# Oops!!!



## GouletPens (Aug 21, 2009)

Right before I was heading to Bruce Robbins' CNC demo at the Richmond Woodturner's club meeting last night, I decided I'd fill my fountain pen real quick.....well.....I tipped over the bottle and made a mess all over my granite tile counter!!!! Luckily, the ink was sitting on the latest issue of Popular Woodworking and only a little bit leaked onto the granite. I thought for sure it would stain the granite, but it all cleaned up and you'd never know I had the spill!! I can't say as much for the magazine tho....

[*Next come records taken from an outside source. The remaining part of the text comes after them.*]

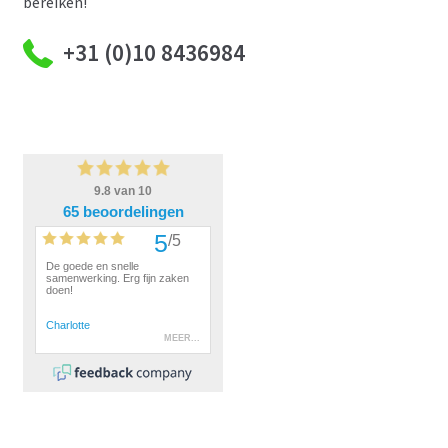
bereiken!
+31 (0)10 8436984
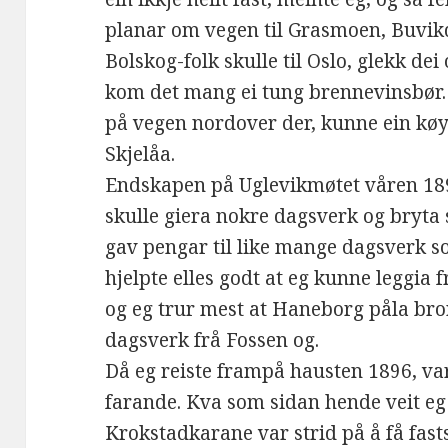
planar om vegen til Grasmoen, Buvik
Bolskog-folk skulle til Oslo, glekk de
kom det mang ei tung brennevinsbør. 
på vegen nordover der, kunne ein køyr
Skjelåa.
Endskapen på Uglevikmøtet våren 189
skulle giera nokre dagsverk og bryta s
gav pengar til like mange dagsverk so
hjelpte elles godt at eg kunne leggia
og eg trur mest at Haneborg påla bror
dagsverk frå Fossen og.
Då eg reiste frampå hausten 1896, va
farande. Kva som sidan hende veit eg
Krokstadkarane var strid på å få fast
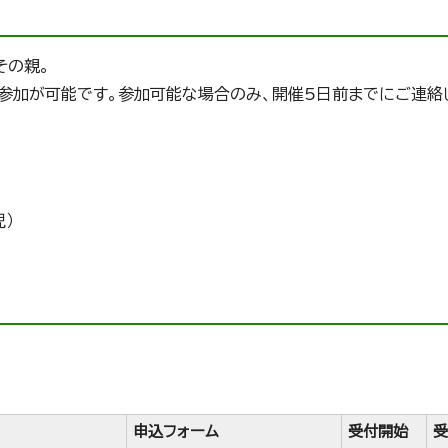
その親。
参加が可能です。参加可能な場合のみ、開催5日前までにご連絡
児）
申込フォーム
受付開始
受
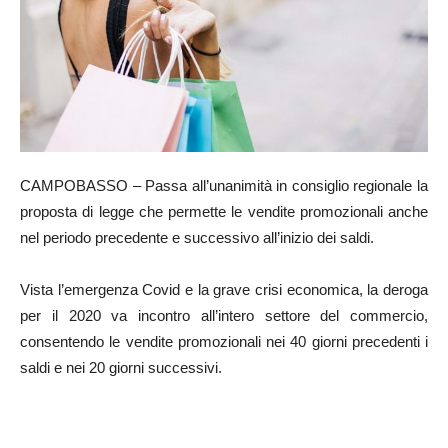
CAMPOBASSO – Passa all’unanimità in consiglio regionale la
proposta di legge che permette le vendite promozionali anche
nel periodo precedente e successivo all’inizio dei saldi.
Vista l’emergenza Covid e la grave crisi economica, la deroga
per il 2020 va incontro all’intero settore del commercio,
consentendo le vendite promozionali nei 40 giorni precedenti i
saldi e nei 20 giorni successivi.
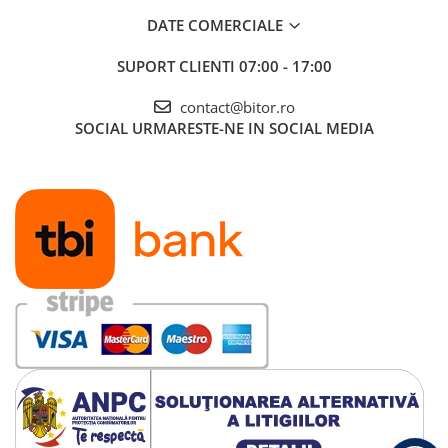
DATE COMERCIALE
SUPORT CLIENTI
07:00 - 17:00
contact@bitor.ro
SOCIAL
URMARESTE-NE IN SOCIAL MEDIA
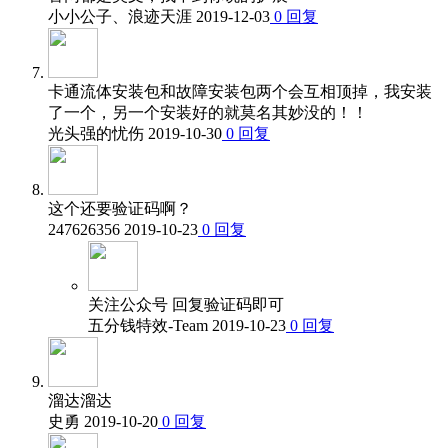
小小公子、浪迹天涯
2019-12-03
0
回复
卡通流体安装包和故障安装包两个会互相顶掉，我安装
了一个，另一个安装好的就莫名其妙没的！！
光头强的忧伤
2019-10-30
0
回复
这个还要验证码啊？
247626356
2019-10-23
0
回复
关注公众号 回复验证码即可
五分钱特效-Team
2019-10-23
0
回复
溜达溜达
史勇
2019-10-20
0
回复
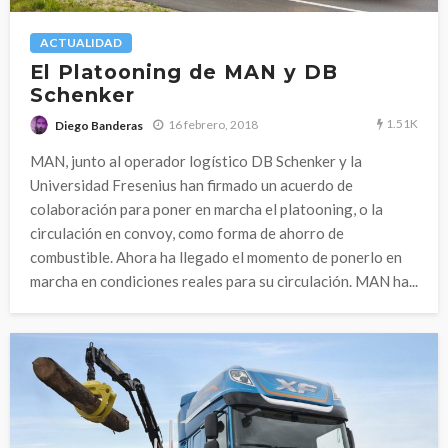
ACTUALIDAD
El Platooning de MAN y DB
Schenker
1.51K
16 febrero, 2018
Diego Banderas
MAN, junto al operador logístico DB Schenker y la
Universidad Fresenius han firmado un acuerdo de
colaboración para poner en marcha el platooning, o la
circulación en convoy, como forma de ahorro de
combustible. Ahora ha llegado el momento de ponerlo en
marcha en condiciones reales para su circulación. MAN ha...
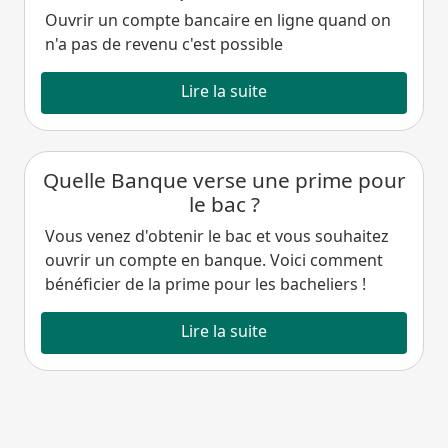
Ouvrir un compte bancaire en ligne quand on
n'a pas de revenu c'est possible
Lire la suite
Quelle Banque verse une prime pour
le bac ?
Vous venez d'obtenir le bac et vous souhaitez
ouvrir un compte en banque. Voici comment
bénéficier de la prime pour les bacheliers !
Lire la suite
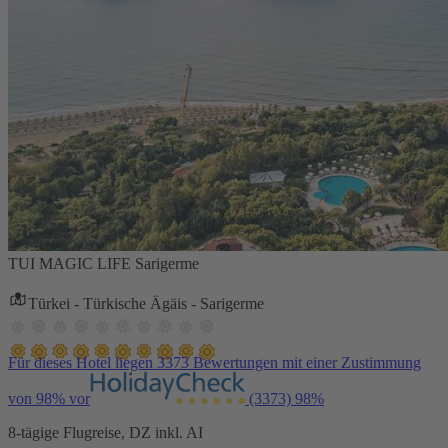
TUI MAGIC LIFE Sarigerme
Türkei - Türkische Ägäis - Sarigerme
Für dieses Hotel liegen 3373 Bewertungen mit einer Zustimmung
von 98% vor
(3373)
98%
8-tägige Flugreise, DZ inkl. AI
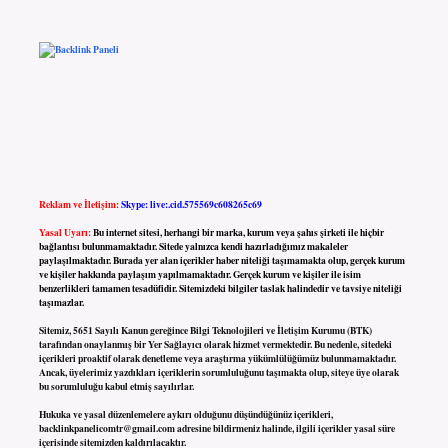
Reklam ve İletişim:
Skype: live:.cid.575569c608265c69
Yasal Uyarı:
Bu internet sitesi, herhangi bir marka, kurum veya şahıs şirketi ile hiçbir
bağlantısı bulunmamaktadır. Sitede yalnızca kendi hazırladığımız makaleler
paylaşılmaktadır. Burada yer alan içerikler haber niteliği taşımamakta olup, gerçek kurum
ve kişiler hakkında paylaşım yapılmamaktadır. Gerçek kurum ve kişiler ile isim
benzerlikleri tamamen tesadüfidir. Sitemizdeki bilgiler taslak halindedir ve tavsiye niteliği
taşımazlar.
Sitemiz, 5651 Sayılı Kanun gereğince Bilgi Teknolojileri ve İletişim Kurumu (BTK)
tarafından onaylanmış bir Yer Sağlayıcı olarak hizmet vermektedir. Bu nedenle, sitedeki
içerikleri proaktif olarak denetleme veya araştırma yükümlülüğümüz bulunmamaktadır.
Ancak, üyelerimiz yazdıkları içeriklerin sorumluluğunu taşımakta olup, siteye üye olarak
bu sorumluluğu kabul etmiş sayılırlar.
Hukuka ve yasal düzenlemelere aykırı olduğunu düşündüğünüz içerikleri,
backlinkpanelicomtr@gmail.com
adresine bildirmeniz halinde, ilgili içerikler yasal süre
içerisinde sitemizden kaldırılacaktır.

I'm really, really glad I seal my granite regularly! It is a black galaxy granite though, and it was Diamine Midnight ink, so it wouldn't have shown much anyway. Still though, I think I need a more dedicated ink filling setup!


----------



## RAdams (Aug 23, 2009)

LOL... i am reluctant to take my ink out of my shop.


I recently bought my first bottle of fountain ink. I have come to two conclusions.

1. I think i will stick with Private Reserve from NOW ON... I won't even waste my money buying other inks.

2. I think i will stick with cartridges, and let the buyers decided to use or not use their pumps.

I am WAY too messy for a whole bottle of ink... besides, you shoulda seen me sticking the nibless pump in the bottle sucking up ink like a big dummy... then I pretty much FLOODED the nib trying to get ink to come out... GOOD STUFF!


----------